I didn’t like what I was doing but I kept doing it. I was trying to create the complex edges of the steep mountain. I thought I would just keep painting boldly until I liked what I saw. But…the teacher came back before I was out of the rut. She immediately asked me to get out of my chair. “That looks like birds” she said. “I was going to paint a purple wash over it,” I said. “No, that won’t work. You need to completely erase it.” Huhhh. And she painted over my painting with a dark ugly maroon that I had mixed (see image 5 below).
Warning, harnessing my memory again! Back in high school, my art teacher, Mr. Lombardo, once scolded me for painting on my friend’s artwork while trying to help her fix a problem, by saying “never paint on anyone’s art!” Then he said, “Maybe one day you will be an art teacher.” I love this memory because it took an art teacher to recognize an art teacher. No-one besides him ever guessed what my career path would be. Every time my landscape painter paints on my painting I have to forgive her because Mr. Lombardo said it was wrong.
In high school, Mr. Lombardo chose my landscape painting of a winter scene to be painted as one of 4 large murals of the seasons to be painted by the art classes in the school cafeteria. I did not have many stand-out scholastic achievements to speak of in High School but when I came back to visit the school for over a decade, there was my winter scene of a tree in the snow with purple shadows, immortalized for a time on the wall. I guess you could say, that was my most famous landscape painting! The memory makes me laugh and smile a warm smile. It also reminds me of the power art teachers have to encourage students and have eyes to see their talents past the student’s own weaknesses. It’s a wonderful thing to believe in somebody else, and it’s a powerful thing to be believed in.

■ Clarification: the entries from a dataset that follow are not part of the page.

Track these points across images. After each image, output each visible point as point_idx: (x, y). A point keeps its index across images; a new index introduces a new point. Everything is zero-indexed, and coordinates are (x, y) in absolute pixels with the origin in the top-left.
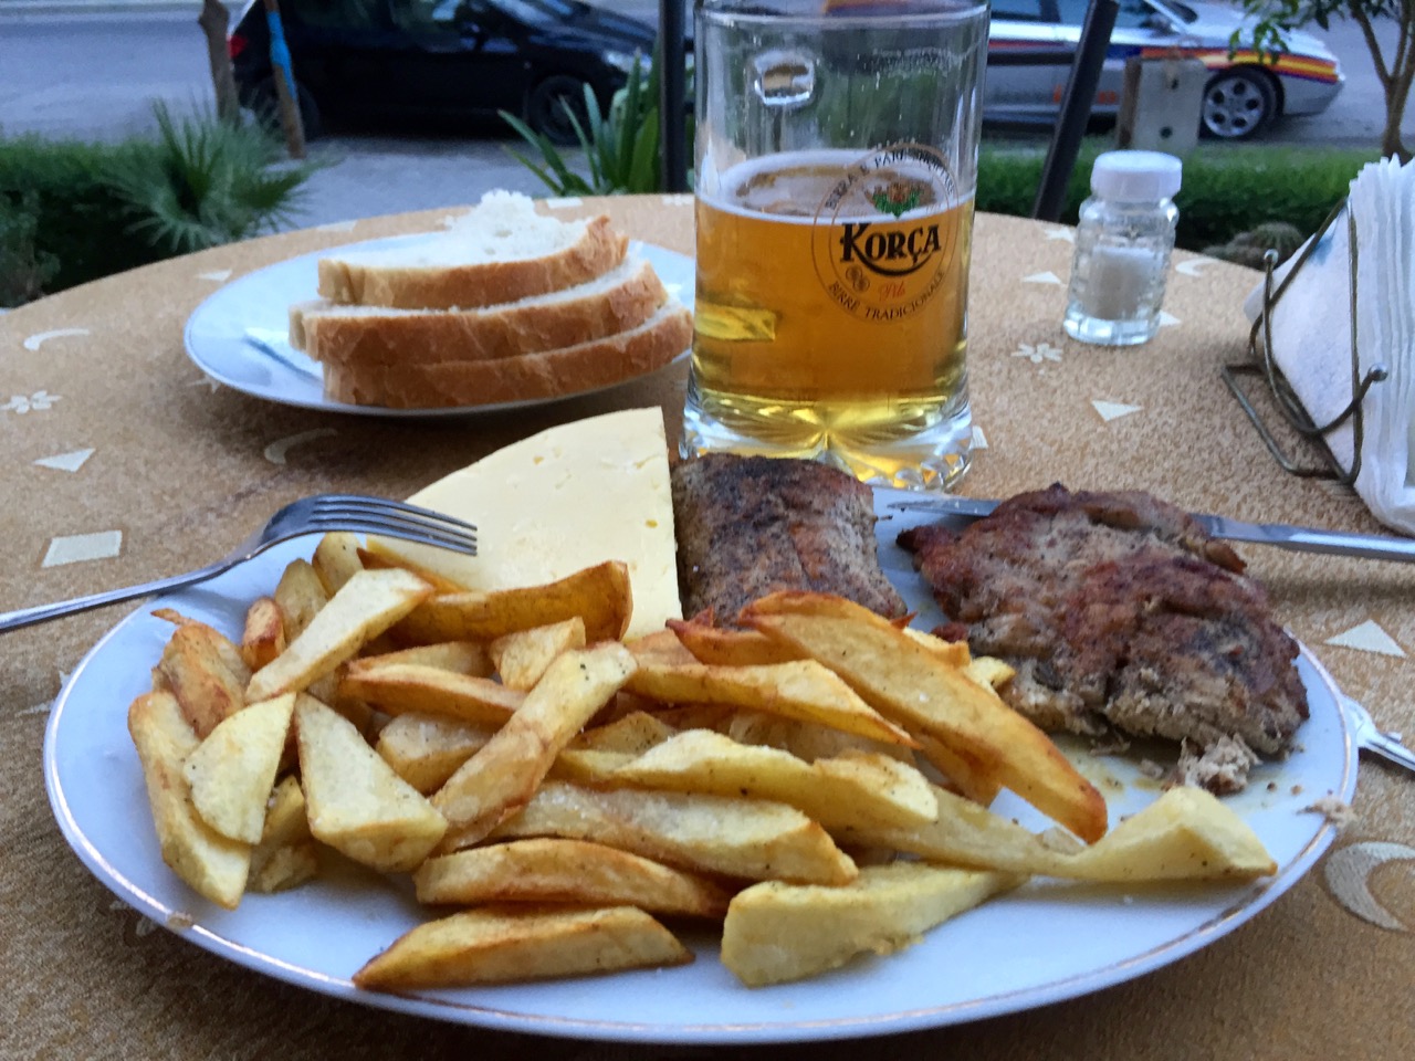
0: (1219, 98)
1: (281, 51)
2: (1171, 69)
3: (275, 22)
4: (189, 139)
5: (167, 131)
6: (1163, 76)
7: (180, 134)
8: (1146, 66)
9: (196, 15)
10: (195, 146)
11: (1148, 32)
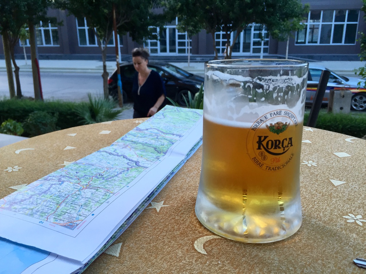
0: (355, 100)
1: (120, 83)
2: (342, 93)
3: (119, 76)
4: (95, 101)
5: (91, 100)
6: (340, 94)
7: (93, 101)
8: (335, 92)
9: (101, 74)
10: (96, 103)
11: (336, 83)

In a couple of weeks, I will be casting for “The Wizard of Oz” middle school production that I am directing. I have a feeling that I will be giving certain kids better roles than other people would give them. I have one student who has been to almost every single club meeting so far this year. He is fun, outlandish, but thinks he is a bad student and struggles with memorization. However, his physical ability to move like a scarecrow on a daily basis but with acrobatic skill is launching me into pushing him for the role of the scarecrow. I am going to fight for him to get that role and I hope my believing in his abilities will pay off for him and for the production.

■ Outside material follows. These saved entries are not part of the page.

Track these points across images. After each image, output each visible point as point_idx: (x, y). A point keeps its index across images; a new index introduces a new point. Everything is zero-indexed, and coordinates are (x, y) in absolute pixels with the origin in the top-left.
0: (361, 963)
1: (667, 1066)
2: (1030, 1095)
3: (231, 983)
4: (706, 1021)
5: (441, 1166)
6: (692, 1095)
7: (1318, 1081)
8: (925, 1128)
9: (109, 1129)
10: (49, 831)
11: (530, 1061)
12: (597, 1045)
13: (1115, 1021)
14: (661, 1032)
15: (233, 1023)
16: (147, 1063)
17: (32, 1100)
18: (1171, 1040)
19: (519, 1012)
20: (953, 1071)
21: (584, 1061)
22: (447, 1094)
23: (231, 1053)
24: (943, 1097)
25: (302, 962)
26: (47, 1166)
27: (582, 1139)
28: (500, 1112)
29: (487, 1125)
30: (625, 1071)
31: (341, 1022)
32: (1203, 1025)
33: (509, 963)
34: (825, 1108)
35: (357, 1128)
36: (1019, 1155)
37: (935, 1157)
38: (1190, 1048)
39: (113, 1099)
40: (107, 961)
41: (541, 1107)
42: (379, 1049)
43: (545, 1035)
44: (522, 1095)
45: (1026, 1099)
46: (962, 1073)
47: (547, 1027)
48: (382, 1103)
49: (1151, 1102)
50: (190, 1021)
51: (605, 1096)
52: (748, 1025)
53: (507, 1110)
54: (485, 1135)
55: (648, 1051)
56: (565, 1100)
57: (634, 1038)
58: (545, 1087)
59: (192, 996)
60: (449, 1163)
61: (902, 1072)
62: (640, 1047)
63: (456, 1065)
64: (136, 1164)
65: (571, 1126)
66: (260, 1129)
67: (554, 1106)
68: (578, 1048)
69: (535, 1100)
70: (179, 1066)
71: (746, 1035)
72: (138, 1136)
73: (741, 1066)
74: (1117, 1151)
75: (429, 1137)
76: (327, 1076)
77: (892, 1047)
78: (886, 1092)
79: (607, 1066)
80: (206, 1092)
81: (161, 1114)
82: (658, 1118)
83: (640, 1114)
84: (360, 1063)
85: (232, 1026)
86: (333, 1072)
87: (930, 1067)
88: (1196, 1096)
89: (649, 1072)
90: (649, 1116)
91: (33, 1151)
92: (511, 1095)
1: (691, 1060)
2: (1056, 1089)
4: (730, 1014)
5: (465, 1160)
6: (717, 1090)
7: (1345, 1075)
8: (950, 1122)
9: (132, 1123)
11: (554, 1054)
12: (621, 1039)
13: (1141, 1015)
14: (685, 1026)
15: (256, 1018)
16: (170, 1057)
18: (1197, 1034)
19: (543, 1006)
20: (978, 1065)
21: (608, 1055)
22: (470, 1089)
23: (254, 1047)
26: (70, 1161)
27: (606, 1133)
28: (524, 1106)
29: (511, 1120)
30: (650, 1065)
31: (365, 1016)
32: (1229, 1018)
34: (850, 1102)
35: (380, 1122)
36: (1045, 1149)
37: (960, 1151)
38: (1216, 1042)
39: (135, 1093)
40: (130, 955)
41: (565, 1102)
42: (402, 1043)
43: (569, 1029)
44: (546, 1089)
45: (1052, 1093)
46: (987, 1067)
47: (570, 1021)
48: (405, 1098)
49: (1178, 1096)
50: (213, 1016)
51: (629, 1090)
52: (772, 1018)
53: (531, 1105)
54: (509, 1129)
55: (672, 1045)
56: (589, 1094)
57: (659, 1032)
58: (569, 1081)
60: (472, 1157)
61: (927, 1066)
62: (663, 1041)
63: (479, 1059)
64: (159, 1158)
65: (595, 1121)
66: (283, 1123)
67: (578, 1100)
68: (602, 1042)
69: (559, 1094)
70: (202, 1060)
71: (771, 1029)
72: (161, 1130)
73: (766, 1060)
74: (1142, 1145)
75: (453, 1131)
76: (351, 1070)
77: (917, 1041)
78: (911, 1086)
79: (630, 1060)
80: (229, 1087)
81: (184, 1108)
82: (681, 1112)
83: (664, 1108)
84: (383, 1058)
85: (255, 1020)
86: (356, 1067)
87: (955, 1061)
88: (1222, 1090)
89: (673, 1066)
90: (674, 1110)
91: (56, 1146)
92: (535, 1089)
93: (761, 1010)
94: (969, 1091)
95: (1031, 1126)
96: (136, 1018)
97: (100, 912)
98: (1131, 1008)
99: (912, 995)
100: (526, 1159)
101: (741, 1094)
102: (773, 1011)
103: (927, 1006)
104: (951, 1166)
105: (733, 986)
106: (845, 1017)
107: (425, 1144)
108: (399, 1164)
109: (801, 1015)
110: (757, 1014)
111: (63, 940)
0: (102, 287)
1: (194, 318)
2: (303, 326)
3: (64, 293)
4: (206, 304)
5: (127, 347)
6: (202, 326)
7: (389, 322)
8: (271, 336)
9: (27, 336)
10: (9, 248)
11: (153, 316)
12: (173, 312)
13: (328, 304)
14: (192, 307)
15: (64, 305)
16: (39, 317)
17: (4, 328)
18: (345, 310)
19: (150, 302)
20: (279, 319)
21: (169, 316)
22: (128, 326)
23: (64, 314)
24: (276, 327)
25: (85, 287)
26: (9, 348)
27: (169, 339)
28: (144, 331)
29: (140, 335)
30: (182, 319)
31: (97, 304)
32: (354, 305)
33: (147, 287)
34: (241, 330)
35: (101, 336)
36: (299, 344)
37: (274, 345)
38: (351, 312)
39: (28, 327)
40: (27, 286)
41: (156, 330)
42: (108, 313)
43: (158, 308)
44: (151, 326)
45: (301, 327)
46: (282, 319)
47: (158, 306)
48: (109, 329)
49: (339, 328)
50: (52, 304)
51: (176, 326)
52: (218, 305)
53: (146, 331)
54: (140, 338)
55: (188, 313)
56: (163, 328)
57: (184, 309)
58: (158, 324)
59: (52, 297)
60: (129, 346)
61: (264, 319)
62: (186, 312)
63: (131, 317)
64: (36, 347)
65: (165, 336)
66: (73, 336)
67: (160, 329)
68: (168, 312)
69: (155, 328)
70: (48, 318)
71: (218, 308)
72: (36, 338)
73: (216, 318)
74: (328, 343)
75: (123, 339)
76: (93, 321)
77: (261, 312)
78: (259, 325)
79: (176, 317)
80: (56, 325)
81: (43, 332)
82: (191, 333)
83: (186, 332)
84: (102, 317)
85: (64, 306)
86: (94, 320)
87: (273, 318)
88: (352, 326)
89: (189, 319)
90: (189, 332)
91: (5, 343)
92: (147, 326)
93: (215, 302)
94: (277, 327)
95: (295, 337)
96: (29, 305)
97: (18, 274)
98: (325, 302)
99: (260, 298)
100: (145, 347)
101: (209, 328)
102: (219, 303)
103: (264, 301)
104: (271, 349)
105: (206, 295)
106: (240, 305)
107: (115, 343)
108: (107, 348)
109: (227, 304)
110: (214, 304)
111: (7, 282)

In the end, I painted an ocean where the rocks had been (see image 7 below). It is problematic because now the painting in the bottom left hand was thick and not inline with the feel of the rest of the painting. The teacher said she liked the choice of the water but that I should go back to the painting and “brighten” the rest of it up with more paint, which I haven’t gotten to do yet. I think if I painted rocks a few more times, I might actually like doing it. I enjoy looking at this painting on the wall of my living room. It reminds me of a time when I tried and had some success.